Written task: Extract every one of the lines below and reproduce them verbatim, keeping their original order.

Data in this exercise:
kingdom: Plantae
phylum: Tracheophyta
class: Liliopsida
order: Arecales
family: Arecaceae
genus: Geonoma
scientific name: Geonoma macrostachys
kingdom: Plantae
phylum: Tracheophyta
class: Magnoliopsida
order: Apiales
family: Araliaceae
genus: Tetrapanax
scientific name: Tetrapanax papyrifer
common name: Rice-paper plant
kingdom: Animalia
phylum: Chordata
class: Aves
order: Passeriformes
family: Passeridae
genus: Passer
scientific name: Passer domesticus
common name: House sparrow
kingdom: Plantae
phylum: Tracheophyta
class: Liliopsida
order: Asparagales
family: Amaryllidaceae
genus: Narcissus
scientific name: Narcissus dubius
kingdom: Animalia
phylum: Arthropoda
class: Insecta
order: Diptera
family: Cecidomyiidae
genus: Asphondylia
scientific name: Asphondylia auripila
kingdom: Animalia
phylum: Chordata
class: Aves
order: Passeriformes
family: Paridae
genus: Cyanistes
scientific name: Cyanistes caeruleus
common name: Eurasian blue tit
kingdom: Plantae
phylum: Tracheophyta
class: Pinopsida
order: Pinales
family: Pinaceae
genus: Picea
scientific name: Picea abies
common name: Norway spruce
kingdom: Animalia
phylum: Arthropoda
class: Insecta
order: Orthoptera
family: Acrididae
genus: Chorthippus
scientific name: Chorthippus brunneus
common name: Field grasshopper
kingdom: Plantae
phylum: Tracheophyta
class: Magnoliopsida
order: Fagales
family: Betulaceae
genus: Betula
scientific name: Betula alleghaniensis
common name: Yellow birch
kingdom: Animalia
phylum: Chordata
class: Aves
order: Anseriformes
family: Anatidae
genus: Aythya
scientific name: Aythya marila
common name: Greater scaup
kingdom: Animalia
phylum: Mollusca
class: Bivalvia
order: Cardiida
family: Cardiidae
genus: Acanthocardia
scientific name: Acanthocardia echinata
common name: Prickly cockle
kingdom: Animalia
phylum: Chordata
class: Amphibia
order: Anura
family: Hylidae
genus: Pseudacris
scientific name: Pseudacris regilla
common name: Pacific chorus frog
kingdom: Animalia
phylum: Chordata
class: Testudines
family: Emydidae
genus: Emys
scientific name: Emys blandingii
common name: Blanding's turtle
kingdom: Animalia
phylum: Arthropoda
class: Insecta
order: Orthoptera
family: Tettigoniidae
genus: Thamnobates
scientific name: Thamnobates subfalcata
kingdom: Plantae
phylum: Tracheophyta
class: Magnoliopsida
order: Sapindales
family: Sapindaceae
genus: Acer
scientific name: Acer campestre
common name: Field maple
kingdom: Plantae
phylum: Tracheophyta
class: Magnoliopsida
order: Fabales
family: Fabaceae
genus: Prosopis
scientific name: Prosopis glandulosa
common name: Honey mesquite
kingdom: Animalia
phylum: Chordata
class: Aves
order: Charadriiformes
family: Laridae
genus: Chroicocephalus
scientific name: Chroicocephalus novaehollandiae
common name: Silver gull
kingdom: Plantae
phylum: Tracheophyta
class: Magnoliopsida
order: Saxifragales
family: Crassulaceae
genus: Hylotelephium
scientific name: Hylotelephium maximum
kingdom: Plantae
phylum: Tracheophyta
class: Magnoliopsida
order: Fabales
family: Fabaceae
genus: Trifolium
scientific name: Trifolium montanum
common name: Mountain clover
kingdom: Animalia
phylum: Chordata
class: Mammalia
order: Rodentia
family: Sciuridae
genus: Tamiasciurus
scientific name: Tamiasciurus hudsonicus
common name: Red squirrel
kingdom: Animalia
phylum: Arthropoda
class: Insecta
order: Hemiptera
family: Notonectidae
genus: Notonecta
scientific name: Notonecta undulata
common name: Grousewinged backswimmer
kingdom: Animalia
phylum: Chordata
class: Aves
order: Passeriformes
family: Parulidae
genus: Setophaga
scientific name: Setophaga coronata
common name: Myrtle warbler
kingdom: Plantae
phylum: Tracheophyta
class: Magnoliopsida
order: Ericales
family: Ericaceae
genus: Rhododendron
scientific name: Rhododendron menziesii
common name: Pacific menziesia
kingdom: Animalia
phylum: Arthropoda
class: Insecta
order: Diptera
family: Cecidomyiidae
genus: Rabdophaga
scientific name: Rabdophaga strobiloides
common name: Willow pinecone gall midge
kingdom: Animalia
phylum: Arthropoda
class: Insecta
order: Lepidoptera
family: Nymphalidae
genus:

Final answer:
kingdom: Plantae
phylum: Tracheophyta
class: Liliopsida
order: Arecales
family: Arecaceae
genus: Geonoma
scientific name: Geonoma macrostachys
kingdom: Plantae
phylum: Tracheophyta
class: Magnoliopsida
order: Apiales
family: Araliaceae
genus: Tetrapanax
scientific name: Tetrapanax papyrifer
common name: Rice-paper plant
kingdom: Animalia
phylum: Chordata
class: Aves
order: Passeriformes
family: Passeridae
genus: Passer
scientific name: Passer domesticus
common name: House sparrow
kingdom: Plantae
phylum: Tracheophyta
class: Liliopsida
order: Asparagales
family: Amaryllidaceae
genus: Narcissus
scientific name: Narcissus dubius
kingdom: Animalia
phylum: Arthropoda
class: Insecta
order: Diptera
family: Cecidomyiidae
genus: Asphondylia
scientific name: Asphondylia auripila
kingdom: Animalia
phylum: Chordata
class: Aves
order: Passeriformes
family: Paridae
genus: Cyanistes
scientific name: Cyanistes caeruleus
common name: Eurasian blue tit
kingdom: Plantae
phylum: Tracheophyta
class: Pinopsida
order: Pinales
family: Pinaceae
genus: Picea
scientific name: Picea abies
common name: Norway spruce
kingdom: Animalia
phylum: Arthropoda
class: Insecta
order: Orthoptera
family: Acrididae
genus: Chorthippus
scientific name: Chorthippus brunneus
common name: Field grasshopper
kingdom: Plantae
phylum: Tracheophyta
class: Magnoliopsida
order: Fagales
family: Betulaceae
genus: Betula
scientific name: Betula alleghaniensis
common name: Yellow birch
kingdom: Animalia
phylum: Chordata
class: Aves
order: Anseriformes
family: Anatidae
genus: Aythya
scientific name: Aythya marila
common name: Greater scaup
kingdom: Animalia
phylum: Mollusca
class: Bivalvia
order: Cardiida
family: Cardiidae
genus: Acanthocardia
scientific name: Acanthocardia echinata
common name: Prickly cockle
kingdom: Animalia
phylum: Chordata
class: Amphibia
order: Anura
family: Hylidae
genus: Pseudacris
scientific name: Pseudacris regilla
common name: Pacific chorus frog
kingdom: Animalia
phylum: Chordata
class: Testudines
family: Emydidae
genus: Emys
scientific name: Emys blandingii
common name: Blanding's turtle
kingdom: Animalia
phylum: Arthropoda
class: Insecta
order: Orthoptera
family: Tettigoniidae
genus: Thamnobates
scientific name: Thamnobates subfalcata
kingdom: Plantae
phylum: Tracheophyta
class: Magnoliopsida
order: Sapindales
family: Sapindaceae
genus: Acer
scientific name: Acer campestre
common name: Field maple
kingdom: Plantae
phylum: Tracheophyta
class: Magnoliopsida
order: Fabales
family: Fabaceae
genus: Prosopis
scientific name: Prosopis glandulosa
common name: Honey mesquite
kingdom: Animalia
phylum: Chordata
class: Aves
order: Charadriiformes
family: Laridae
genus: Chroicocephalus
scientific name: Chroicocephalus novaehollandiae
common name: Silver gull
kingdom: Plantae
phylum: Tracheophyta
class: Magnoliopsida
order: Saxifragales
family: Crassulaceae
genus: Hylotelephium
scientific name: Hylotelephium maximum
kingdom: Plantae
phylum: Tracheophyta
class: Magnoliopsida
order: Fabales
family: Fabaceae
genus: Trifolium
scientific name: Trifolium montanum
common name: Mountain clover
kingdom: Animalia
phylum: Chordata
class: Mammalia
order: Rodentia
family: Sciuridae
genus: Tamiasciurus
scientific name: Tamiasciurus hudsonicus
common name: Red squirrel
kingdom: Animalia
phylum: Arthropoda
class: Insecta
order: Hemiptera
family: Notonectidae
genus: Notonecta
scientific name: Notonecta undulata
common name: Grousewinged backswimmer
kingdom: Animalia
phylum: Chordata
class: Aves
order: Passeriformes
family: Parulidae
genus: Setophaga
scientific name: Setophaga coronata
common name: Myrtle warbler
kingdom: Plantae
phylum: Tracheophyta
class: Magnoliopsida
order: Ericales
family: Ericaceae
genus: Rhododendron
scientific name: Rhododendron menziesii
common name: Pacific menziesia
kingdom: Animalia
phylum: Arthropoda
class: Insecta
order: Diptera
family: Cecidomyiidae
genus: Rabdophaga
scientific name: Rabdophaga strobiloides
common name: Willow pinecone gall midge
kingdom: Animalia
phylum: Arthropoda
class: Insecta
order: Lepidoptera
family: Nymphalidae
genus:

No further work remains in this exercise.